Many countries are breaking out or are already in established uptrends, Krinsky stated. If we look back at 10- or 15-year charts, the rest of the world hasn’t done anything like this in that time period.
We can argue that we’re getting long in the tooth in the U.S. if we count the bull market as beginning in 2009, which is somewhat misleading in itself, Krinsky noted. But outside of the U.S., markets are having a good run this year, which has only returned them to the highs of the trading range they’ve been in for the last 10 years.
Krinsky isn’t eager to spin a story to explain this bullishness, however.
“There always seems to be a narrative,” he said. “We’ll leave the narrative for people smarter than us. … Markets go through cycles. … You can put forward whatever narrative you want to make the case why it’s happening, but I think it’s much more important, especially if you’re managing a portfolio, to pay attention to what is happening.”
Right now, that “what” is a global breakout.
Where Is Value Right Now?
Krinsky advocates keeping a bullish stance and sticking with leading and offensive sectors, such as financials and technology.
These have been working back and forth together, he noted.

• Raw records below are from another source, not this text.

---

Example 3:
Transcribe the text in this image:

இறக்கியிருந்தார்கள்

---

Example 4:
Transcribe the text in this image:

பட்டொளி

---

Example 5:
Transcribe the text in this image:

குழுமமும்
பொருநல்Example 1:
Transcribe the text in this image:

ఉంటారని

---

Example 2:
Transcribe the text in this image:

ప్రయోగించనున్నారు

When interest rates have headed down, we’ve seen a shift into growth for the technology names, and when rates start to move up, some of the financials have done better.
Both sectors can ratchet higher, especially into year-end, Krinsky added. Also, good things appear to be happening with industrials and healthcare.

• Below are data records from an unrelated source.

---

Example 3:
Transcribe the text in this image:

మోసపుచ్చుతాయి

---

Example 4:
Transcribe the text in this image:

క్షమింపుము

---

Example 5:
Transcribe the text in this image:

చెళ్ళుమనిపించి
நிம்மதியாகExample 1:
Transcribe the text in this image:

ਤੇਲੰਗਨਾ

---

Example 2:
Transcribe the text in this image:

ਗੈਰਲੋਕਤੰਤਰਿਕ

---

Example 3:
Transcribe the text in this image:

On the flip side, some places to be defensive include consumer staples and utilities. Consumer staples in particular have been hitting 10-year or greater relative lows to the S&P 500.
“That tends to be a bullish sign for the overall market,” he said. “We’ve seen them stabilize a little bit recently, and we’ve seen the utilities move up a little bit recently. But I think when you look at the longer-term trends, you generally want to be avoiding some of the more defensive characteristics of the market.”
While he believes energy stocks may have put in a bottom — though not necessarily a definitive bottom — they likely need a little more time to consolidate before a possible move up by year-end.
For now, he advises investors to stay the course and keep a little cash to deploy strategically if we get a pullback. Generally speaking, the goal should be to buy weakness in the uptrends, he stated.
“The one thing that does concern us is that there’s really nothing that’s concerning us,” Krinsky said. “When you can’t see anything, maybe that’s a reason to take some caution. … We’re in October and we haven’t seen a 3 percent drawdown all year. That wouldn’t obviously be out of the ordinary, but for a bigger, meaningful top, I think we’re going to need to see more evidence than we’re seeing right now.”